- [What is being asked] Below are the records; reproduce all of them exactly but without any images.

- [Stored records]

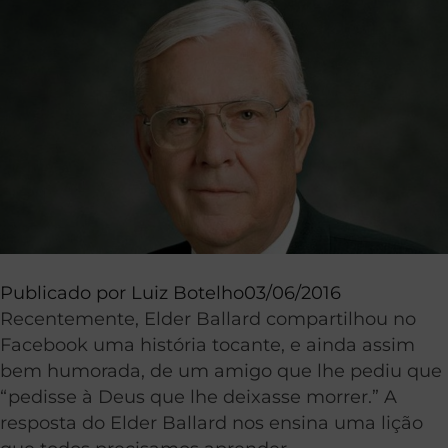
Publicado por
Luiz Botelho
03/06/2016
Recentemente, Elder Ballard compartilhou no
Facebook uma história tocante, e ainda assim
bem humorada, de um amigo que lhe pediu que
“pedisse à Deus que lhe deixasse morrer.” A
resposta do Elder Ballard nos ensina uma lição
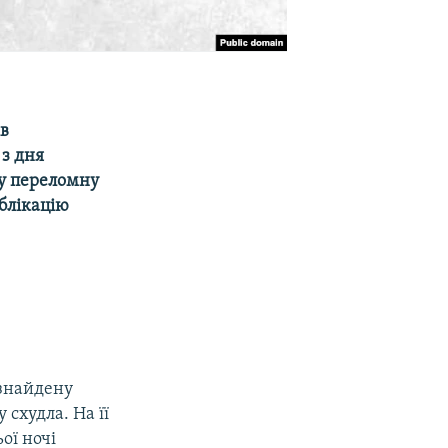
ів
 з дня
 у переломну
блікацію
 знайдену
 схудла. На її
ої ночі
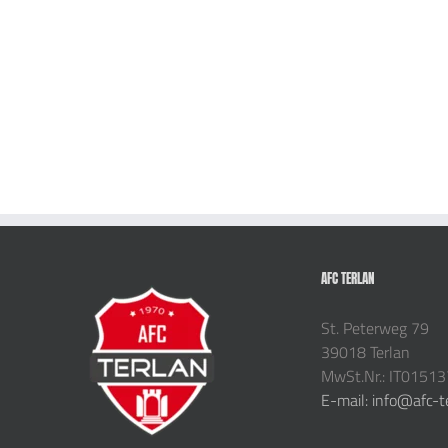
AFC TERLAN
St. Peterweg 79
39018 Terlan
MwSt.Nr.: IT0151
E-mail: info@afc-t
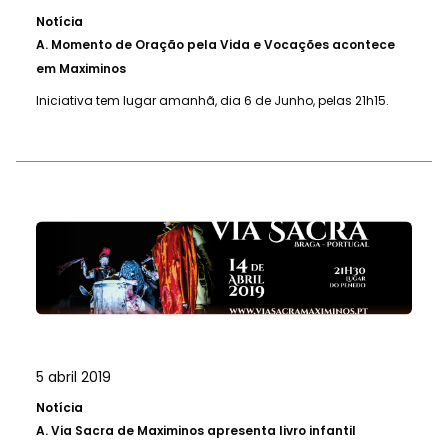
Notícia
A.
Momento de Oração pela Vida e Vocações acontece
em Maximinos
Iniciativa tem lugar amanhã, dia 6 de Junho, pelas 21h15.
5 abril 2019
Notícia
A.
Via Sacra de Maximinos apresenta livro infantil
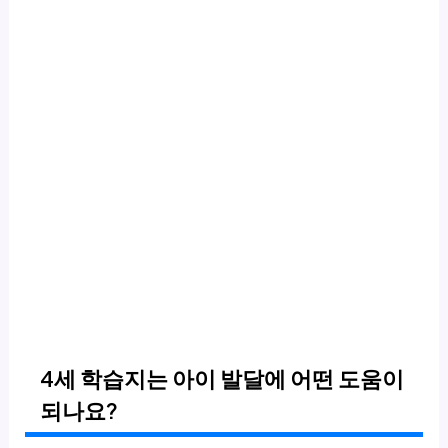
4세 학습지는 아이 발달에 어떤 도움이
되나요?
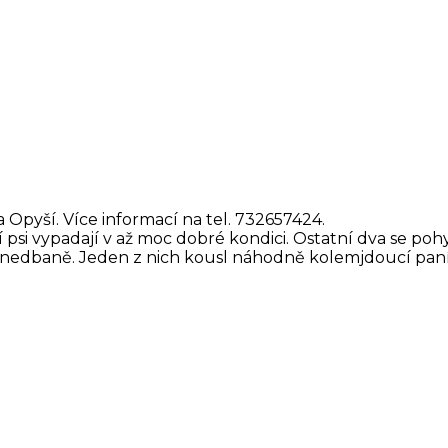
 Opyší. Více informací na tel. 732657424.
 psi vypadají v až moc dobré kondici. Ostatní dva se po
 zanedbaně. Jeden z nich kousl náhodně kolemjdoucí paní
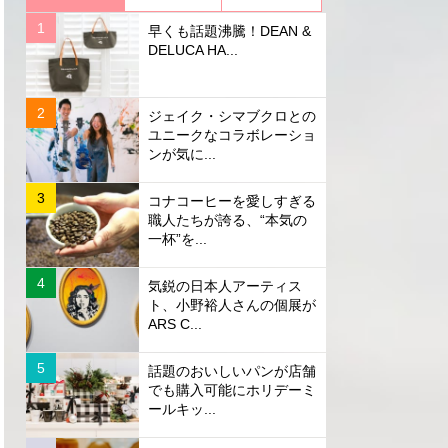
早くも話題沸騰！DEAN &
DELUCA HA...
ジェイク・シマブクロとの
ユニークなコラボレーショ
ンが気に...
コナコーヒーを愛しすぎる
職人たちが誇る、“本気の
一杯”を...
気鋭の日本人アーティス
ト、小野裕人さんの個展が
ARS C...
話題のおいしいパンが店舗
でも購入可能にホリデーミ
ールキッ...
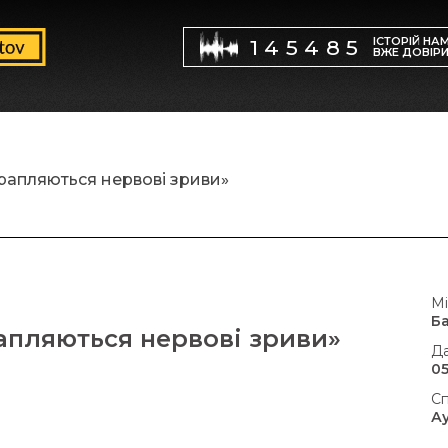
ІСТОРІЙ НА
145485
ВЖЕ ДОВІР
трапляються нервові зриви»
Мі
Б
рапляються нервові зриви»
Да
05
Сп
А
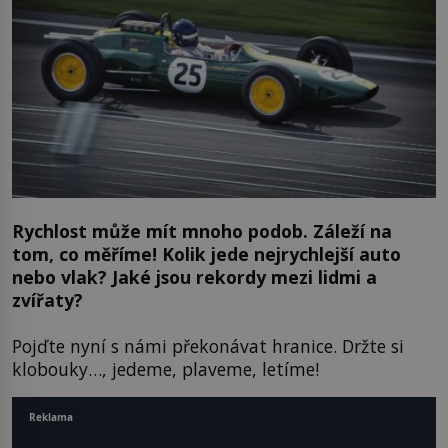
Rychlost může mít mnoho podob. Záleží na
tom, co měříme! Kolik jede nejrychlejší auto
nebo vlak? Jaké jsou rekordy mezi lidmi a
zvířaty?
Pojďte nyní s námi překonávat hranice. Držte si
klobouky…, jedeme, plaveme, letíme!
Reklama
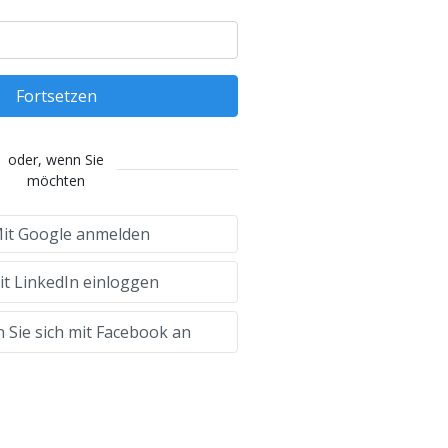
Fortsetzen
oder, wenn Sie
möchten
it Google anmelden
t LinkedIn einloggen
 Sie sich mit Facebook an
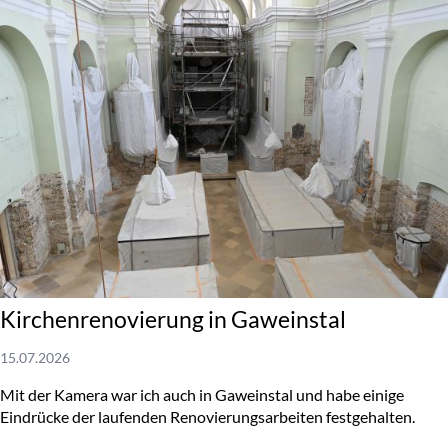
Kirchenrenovierung in Gaweinstal
15.07.2026
Mit der Kamera war ich auch in Gaweinstal und habe einige
Eindrücke der laufenden Renovierungsarbeiten festgehalten.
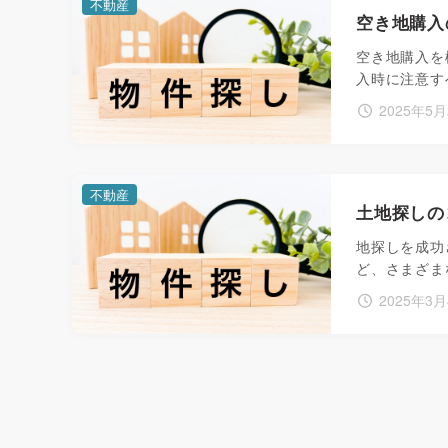
不動産
空き地購入
空き地購入を
入時に注意す
2025年5
不動産
土地探しの
地探しを成功
ど、さまざま
2025年3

- [Result below]
Publicado por
Luiz Botelho
03/06/2016
Recentemente, Elder Ballard compartilhou no
Facebook uma história tocante, e ainda assim
bem humorada, de um amigo que lhe pediu que
“pedisse à Deus que lhe deixasse morrer.” A
resposta do Elder Ballard nos ensina uma lição
ів
 з дня
 у переломну
блікацію
 знайдену
 схудла. На її
ої ночі
AFC TERLAN
St. Peterweg 79
39018 Terlan
MwSt.Nr.: IT0151
E-mail: info@afc-t
Notícia
A.
Momento de Oração pela Vida e Vocações acontece
em Maximinos
Iniciativa tem lugar amanhã, dia 6 de Junho, pelas 21h15.
5 abril 2019
Notícia
A.
Via Sacra de Maximinos apresenta livro infantil
4세 학습지는 아이 발달에 어떤 도움이
되나요?
 Opyší. Více informací na tel. 732657424.
 psi vypadají v až moc dobré kondici. Ostatní dva se po
 zanedbaně. Jeden z nich kousl náhodně kolemjdoucí paní
早くも話題沸騰！DEAN &
DELUCA HA...
ジェイク・シマブクロとの
ユニークなコラボレーショ
ンが気に...
コナコーヒーを愛しすぎる
職人たちが誇る、“本気の
一杯”を...
気鋭の日本人アーティス
ト、小野裕人さんの個展が
ARS C...
話題のおいしいパンが店舗
でも購入可能にホリデーミ
ールキッ...
ІСТОРІЙ НА
145485
ВЖЕ ДОВІР
трапляються нервові зриви»
Мі
Б
рапляються нервові зриви»
Да
05
Сп
А
Rychlost může mít mnoho podob. Záleží na
tom, co měříme! Kolik jede nejrychlejší auto
nebo vlak? Jaké jsou rekordy mezi lidmi a
zvířaty?
Pojďte nyní s námi překonávat hranice. Držte si
klobouky…, jedeme, plaveme, letíme!
Reklama
Fortsetzen
oder, wenn Sie
möchten
it Google anmelden
t LinkedIn einloggen
 Sie sich mit Facebook an
Kirchenrenovierung in Gaweinstal
15.07.2026
Mit der Kamera war ich auch in Gaweinstal und habe einige
Eindrücke der laufenden Renovierungsarbeiten festgehalten.
不動産
空き地購入
空き地購入を
入時に注意す
2025年5
不動産
土地探しの
地探しを成功
ど、さまざま
2025年3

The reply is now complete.